#### [Task brief]
Leave out the pictures and retype all the entries below exactly.

Items from a data source
□ □ □ □ □
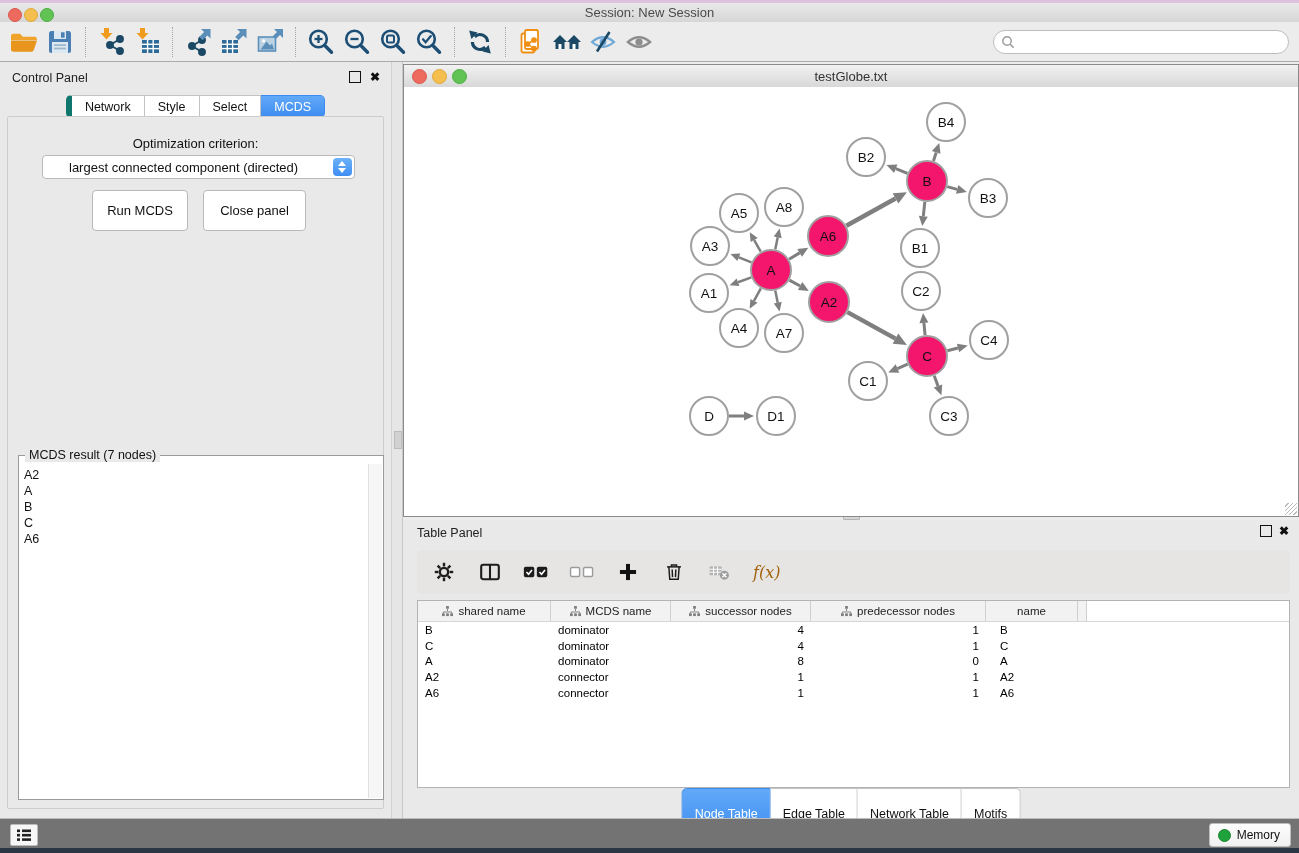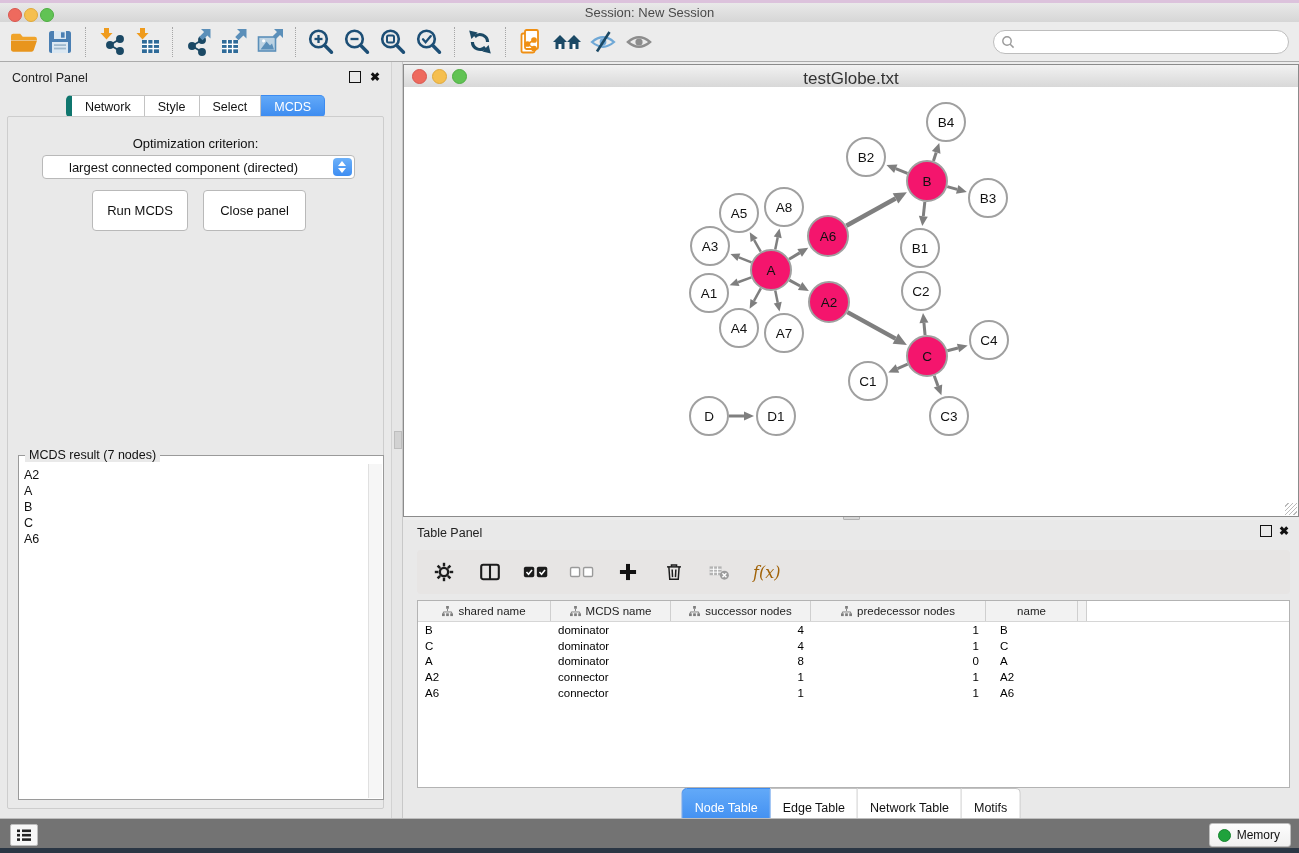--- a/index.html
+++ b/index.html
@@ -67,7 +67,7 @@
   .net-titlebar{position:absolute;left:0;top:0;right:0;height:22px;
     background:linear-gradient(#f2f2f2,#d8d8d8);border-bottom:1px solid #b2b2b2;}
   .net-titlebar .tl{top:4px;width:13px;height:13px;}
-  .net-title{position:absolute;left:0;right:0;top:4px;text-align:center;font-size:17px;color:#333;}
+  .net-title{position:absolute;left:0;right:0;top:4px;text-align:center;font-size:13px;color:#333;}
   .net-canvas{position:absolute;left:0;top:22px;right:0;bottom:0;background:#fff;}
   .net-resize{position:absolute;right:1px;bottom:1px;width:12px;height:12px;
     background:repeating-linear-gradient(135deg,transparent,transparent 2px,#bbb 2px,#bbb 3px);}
□ □ □ □ □
#### [Exercise answer]
--- a/index.html
+++ b/index.html
@@ -67,7 +67,7 @@
   .net-titlebar{position:absolute;left:0;top:0;right:0;height:22px;
     background:linear-gradient(#f2f2f2,#d8d8d8);border-bottom:1px solid #b2b2b2;}
   .net-titlebar .tl{top:4px;width:13px;height:13px;}
-  .net-title{position:absolute;left:0;right:0;top:4px;text-align:center;font-size:17px;color:#333;}
+  .net-title{position:absolute;left:0;right:0;top:4px;text-align:center;font-size:13px;color:#333;}
   .net-canvas{position:absolute;left:0;top:22px;right:0;bottom:0;background:#fff;}
   .net-resize{position:absolute;right:1px;bottom:1px;width:12px;height:12px;
     background:repeating-linear-gradient(135deg,transparent,transparent 2px,#bbb 2px,#bbb 3px);}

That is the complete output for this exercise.